Recent economic data paints a mixed picture: inflation dropped to 5.2% from 5.5% in November, yet GDP growth for the quarter ending September 2024 fell to 5.4%. This slowdown has raised concerns due to subdued consumption and declining corporate profits. Meanwhile, overnight index swap (OIS) rates, which currently are at 6.33%, suggest traders anticipate loosened monetary policies, corroborated by RBI's recent liquidity measures.

The RBI's introduction of various bond purchases and repo auctions signals forthcoming easing, yet external pressures complicate India's monetary policy responses. The Indian rupee has depreciated over 3% since November, sitting at 86.6 per dollar, leading to significant liquidity concerns. Some experts believe this volatility may push the RBI to delay any rate cuts until April when they will have clearer visibility on liquidity and currency markets.

Rajeev Radhakrishnan, chief investment officer for fixed income at SBI Mutual Fund, argued, "A rate cut now will not have the desired impact as rates would not be effectively transmitted.
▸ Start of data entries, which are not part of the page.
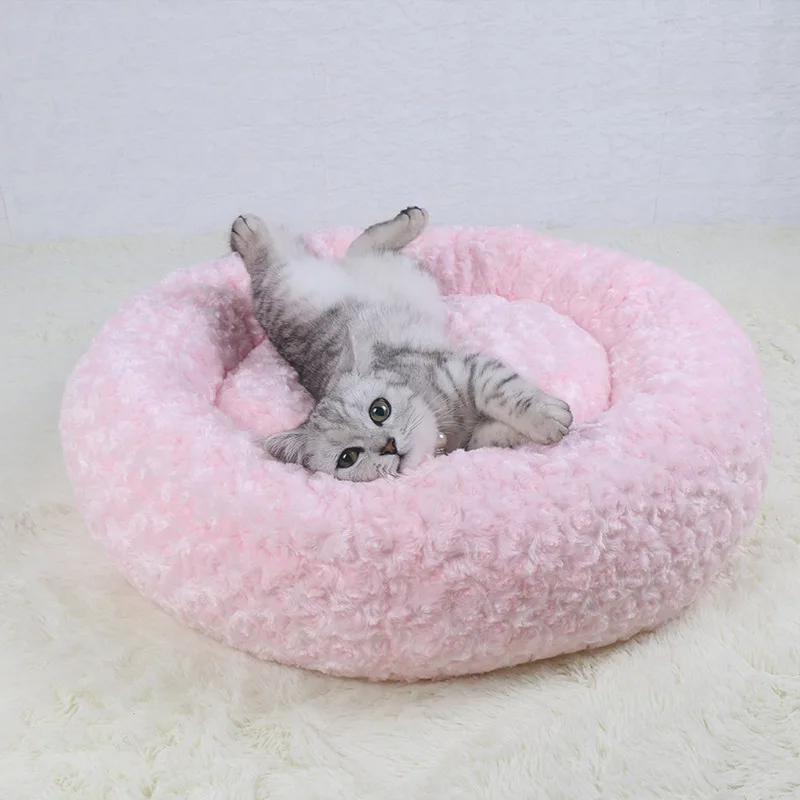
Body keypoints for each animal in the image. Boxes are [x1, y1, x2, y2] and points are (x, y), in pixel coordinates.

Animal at [230, 207, 572, 482]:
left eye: (379, 410)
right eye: (348, 458)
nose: (388, 445)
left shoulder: (466, 368)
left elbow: (505, 395)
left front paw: (548, 417)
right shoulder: (467, 435)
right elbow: (488, 437)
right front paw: (534, 430)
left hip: (291, 283)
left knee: (339, 250)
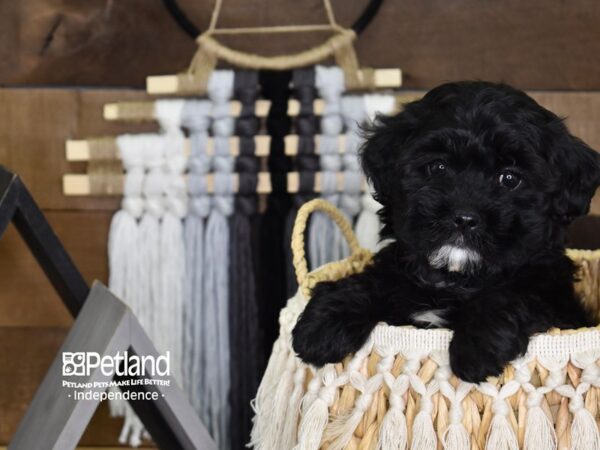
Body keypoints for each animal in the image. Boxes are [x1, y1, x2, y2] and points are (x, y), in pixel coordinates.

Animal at [292, 81, 600, 384]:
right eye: (438, 167)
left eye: (510, 179)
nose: (464, 218)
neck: (453, 280)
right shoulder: (398, 265)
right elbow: (371, 280)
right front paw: (322, 324)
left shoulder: (548, 294)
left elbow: (514, 295)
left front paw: (478, 346)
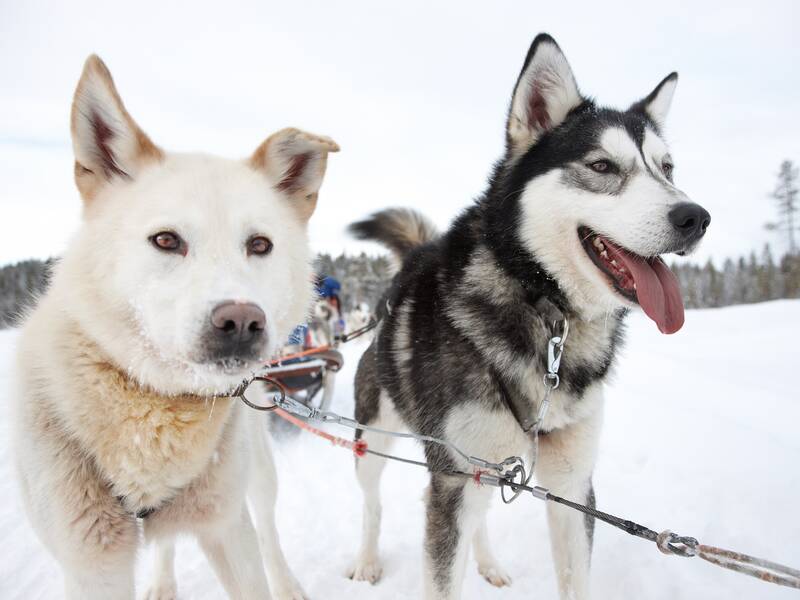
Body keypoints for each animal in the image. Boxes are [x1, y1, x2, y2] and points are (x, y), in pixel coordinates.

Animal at [12, 54, 338, 596]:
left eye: (260, 245)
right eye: (166, 240)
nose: (242, 320)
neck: (153, 409)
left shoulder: (227, 528)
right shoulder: (92, 561)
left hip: (256, 471)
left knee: (268, 528)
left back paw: (287, 583)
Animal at [346, 34, 708, 600]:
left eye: (667, 169)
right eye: (602, 166)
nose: (696, 217)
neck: (550, 314)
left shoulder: (572, 487)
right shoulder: (454, 479)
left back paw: (489, 563)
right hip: (375, 442)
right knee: (372, 503)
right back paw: (366, 561)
We would need to establish neutral to surplus liquidity conditions for effective response from rates." Adding to this uncertainty, several investors suspect the RBI might reduce the Cash Reserve Ratio (CRR) again but remain hesitant due to recent liquidity-boosting strategies.

Looking back at broader fiscal strategies, the recent Union Budget has presented the RBI with compounded challenges and opportunities. It emphasizes fiscal prudence without straying from growth initiatives. The infusion of Rs 1.5 trillion through various financial instruments is meant to address significant liquidity deficits, with the expectation of easing monitory policies post-budget.

Meanwhile, global economic signals cannot be ignored; the Fed’s recent policy meeting and forthcoming decisions from the Bank of England aligned with easing sentiments, potentially increasing pressure on the RBI to follow suit. The Bank of England has announced plans for future rate adjustments, reflecting growing global trends toward monetary relaxation.

"The emphasis on managing both local and international economic environments can lead the RBI to take varied approaches," stated Tuhin Kanta Pandey, the finance secretary. He expressed the need for the Indian economy to align with the international narrative of easing rates as inflation decreases. He added, “Inflation is waning, both domestically and externally."

Despite prevailing challenges, such as geopolitical tensions affecting commodity prices, there remains optimism among economists and market participants. HSBC Global Research anticipates two rate cuts of 25 basis points each within the first half of 2025, noting, "Falling inflation rates, limited fiscal support, and easing growth likely necessitate monetary intervention."
While the pressure mounts for the RBI to cut rates, insights highlight its carefully balanced priorities between managing inflation and revitalizing growth amid fluctuative currency patterns. This delicate dance of fiscal responsibility and economic stability will undoubtedly shape the RBI's strategy and influence future market behaviors.

Looking forward, economic observers and stakeholders alike are holding their breath as the RBI stands on the brink of potentially transformative decisions for India's economic future.